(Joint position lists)
= Beginning of Section =
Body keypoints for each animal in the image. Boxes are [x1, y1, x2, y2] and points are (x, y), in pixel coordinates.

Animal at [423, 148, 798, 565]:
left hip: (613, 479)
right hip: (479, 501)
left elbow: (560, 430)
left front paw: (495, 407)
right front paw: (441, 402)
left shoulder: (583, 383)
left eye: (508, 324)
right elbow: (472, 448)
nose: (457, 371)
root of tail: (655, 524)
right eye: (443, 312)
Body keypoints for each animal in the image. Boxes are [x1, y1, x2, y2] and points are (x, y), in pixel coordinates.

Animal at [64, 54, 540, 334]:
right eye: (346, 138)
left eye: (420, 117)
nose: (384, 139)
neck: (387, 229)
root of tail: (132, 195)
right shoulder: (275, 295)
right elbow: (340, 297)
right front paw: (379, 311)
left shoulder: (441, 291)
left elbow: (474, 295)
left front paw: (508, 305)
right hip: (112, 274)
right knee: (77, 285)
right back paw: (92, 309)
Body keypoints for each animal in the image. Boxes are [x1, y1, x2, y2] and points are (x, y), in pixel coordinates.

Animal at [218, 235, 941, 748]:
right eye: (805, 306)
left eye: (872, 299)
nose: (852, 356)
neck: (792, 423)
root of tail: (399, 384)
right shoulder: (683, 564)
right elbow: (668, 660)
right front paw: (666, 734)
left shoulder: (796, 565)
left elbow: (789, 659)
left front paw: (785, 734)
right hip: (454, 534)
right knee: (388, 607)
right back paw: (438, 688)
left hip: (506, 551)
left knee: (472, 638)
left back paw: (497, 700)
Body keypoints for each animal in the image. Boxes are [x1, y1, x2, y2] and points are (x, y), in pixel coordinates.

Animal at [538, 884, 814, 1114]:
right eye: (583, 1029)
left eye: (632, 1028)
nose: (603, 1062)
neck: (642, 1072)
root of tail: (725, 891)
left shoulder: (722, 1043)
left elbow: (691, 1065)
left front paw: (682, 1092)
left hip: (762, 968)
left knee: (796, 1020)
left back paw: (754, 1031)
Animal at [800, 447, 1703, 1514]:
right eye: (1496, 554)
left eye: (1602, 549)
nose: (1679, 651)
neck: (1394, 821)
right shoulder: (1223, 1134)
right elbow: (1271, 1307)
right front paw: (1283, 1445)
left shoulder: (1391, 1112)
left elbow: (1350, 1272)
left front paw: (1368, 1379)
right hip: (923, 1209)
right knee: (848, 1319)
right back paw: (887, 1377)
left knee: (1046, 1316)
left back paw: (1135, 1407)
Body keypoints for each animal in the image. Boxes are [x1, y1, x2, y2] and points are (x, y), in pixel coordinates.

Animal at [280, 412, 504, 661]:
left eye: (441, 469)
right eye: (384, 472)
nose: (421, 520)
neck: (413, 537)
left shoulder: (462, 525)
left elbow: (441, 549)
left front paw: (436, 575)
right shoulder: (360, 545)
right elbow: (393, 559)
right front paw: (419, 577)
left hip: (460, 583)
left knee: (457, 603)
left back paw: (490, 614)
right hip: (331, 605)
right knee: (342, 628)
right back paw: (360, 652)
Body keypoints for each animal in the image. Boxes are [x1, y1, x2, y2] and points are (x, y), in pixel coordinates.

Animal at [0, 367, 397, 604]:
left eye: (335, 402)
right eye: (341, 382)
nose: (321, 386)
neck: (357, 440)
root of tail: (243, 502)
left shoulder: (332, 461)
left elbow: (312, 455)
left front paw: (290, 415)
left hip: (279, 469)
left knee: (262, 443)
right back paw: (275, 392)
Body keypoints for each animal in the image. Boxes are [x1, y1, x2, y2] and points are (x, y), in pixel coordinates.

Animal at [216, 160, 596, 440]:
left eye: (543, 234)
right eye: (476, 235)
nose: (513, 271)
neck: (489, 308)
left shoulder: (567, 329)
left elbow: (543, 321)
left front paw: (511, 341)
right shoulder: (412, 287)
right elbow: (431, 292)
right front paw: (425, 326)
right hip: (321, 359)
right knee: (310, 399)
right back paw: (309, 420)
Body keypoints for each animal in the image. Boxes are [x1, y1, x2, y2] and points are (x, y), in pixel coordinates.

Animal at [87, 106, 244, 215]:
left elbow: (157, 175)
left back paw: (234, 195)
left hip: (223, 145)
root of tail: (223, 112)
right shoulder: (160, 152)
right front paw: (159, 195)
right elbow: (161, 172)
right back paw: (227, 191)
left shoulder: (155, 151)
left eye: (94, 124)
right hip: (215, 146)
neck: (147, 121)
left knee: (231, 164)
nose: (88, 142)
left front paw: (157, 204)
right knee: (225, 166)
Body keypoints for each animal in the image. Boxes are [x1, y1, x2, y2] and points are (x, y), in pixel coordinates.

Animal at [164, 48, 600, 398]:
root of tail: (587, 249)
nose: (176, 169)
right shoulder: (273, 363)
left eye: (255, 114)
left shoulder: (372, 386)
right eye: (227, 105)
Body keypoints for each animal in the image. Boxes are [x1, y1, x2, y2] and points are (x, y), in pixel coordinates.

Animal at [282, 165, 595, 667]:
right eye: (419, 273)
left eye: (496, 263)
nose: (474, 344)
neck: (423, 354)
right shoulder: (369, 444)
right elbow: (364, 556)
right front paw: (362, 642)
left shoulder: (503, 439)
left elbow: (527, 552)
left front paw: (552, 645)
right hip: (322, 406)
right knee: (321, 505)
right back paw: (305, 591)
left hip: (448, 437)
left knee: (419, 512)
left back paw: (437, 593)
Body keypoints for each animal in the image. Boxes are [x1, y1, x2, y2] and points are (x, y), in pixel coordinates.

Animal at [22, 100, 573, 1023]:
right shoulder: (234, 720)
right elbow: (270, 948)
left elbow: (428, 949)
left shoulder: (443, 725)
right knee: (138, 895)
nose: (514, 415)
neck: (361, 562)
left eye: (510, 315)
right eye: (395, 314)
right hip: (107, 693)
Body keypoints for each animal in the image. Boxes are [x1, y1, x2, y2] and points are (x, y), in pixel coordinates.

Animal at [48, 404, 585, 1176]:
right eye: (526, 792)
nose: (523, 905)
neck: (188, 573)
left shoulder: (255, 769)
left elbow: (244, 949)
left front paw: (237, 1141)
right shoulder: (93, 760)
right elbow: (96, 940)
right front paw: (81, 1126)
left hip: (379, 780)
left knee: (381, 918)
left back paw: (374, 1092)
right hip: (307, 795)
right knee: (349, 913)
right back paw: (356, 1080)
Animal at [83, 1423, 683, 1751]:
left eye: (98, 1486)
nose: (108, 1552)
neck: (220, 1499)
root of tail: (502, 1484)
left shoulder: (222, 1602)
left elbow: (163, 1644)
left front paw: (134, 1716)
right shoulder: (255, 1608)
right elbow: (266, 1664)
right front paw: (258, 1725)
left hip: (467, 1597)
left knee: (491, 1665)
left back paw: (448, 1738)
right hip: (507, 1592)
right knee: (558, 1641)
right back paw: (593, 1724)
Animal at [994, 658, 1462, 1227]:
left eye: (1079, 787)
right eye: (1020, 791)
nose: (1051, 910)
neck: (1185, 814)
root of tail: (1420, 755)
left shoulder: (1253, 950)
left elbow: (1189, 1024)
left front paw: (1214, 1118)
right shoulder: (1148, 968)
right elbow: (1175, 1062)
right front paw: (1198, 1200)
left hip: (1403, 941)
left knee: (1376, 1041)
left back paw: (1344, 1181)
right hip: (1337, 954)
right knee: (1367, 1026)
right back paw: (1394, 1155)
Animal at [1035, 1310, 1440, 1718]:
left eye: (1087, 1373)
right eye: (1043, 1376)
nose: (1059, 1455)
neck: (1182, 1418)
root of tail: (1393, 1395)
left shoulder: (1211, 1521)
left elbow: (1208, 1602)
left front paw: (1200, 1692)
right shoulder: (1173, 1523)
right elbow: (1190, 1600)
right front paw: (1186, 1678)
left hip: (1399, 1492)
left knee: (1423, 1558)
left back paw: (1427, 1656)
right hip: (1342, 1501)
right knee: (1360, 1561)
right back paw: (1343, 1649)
= End of Section =
Action item — In the entries above, find the line holding "left eye: (872, 299)" and the line holding "right hip: (454, 534)"; print both of them and every line between, exactly, and nothing else.

Answer for this exercise —
left eye: (872, 299)
nose: (852, 356)
neck: (792, 423)
root of tail: (399, 384)
right shoulder: (683, 564)
right elbow: (668, 660)
right front paw: (666, 734)
left shoulder: (796, 565)
left elbow: (789, 659)
left front paw: (785, 734)
right hip: (454, 534)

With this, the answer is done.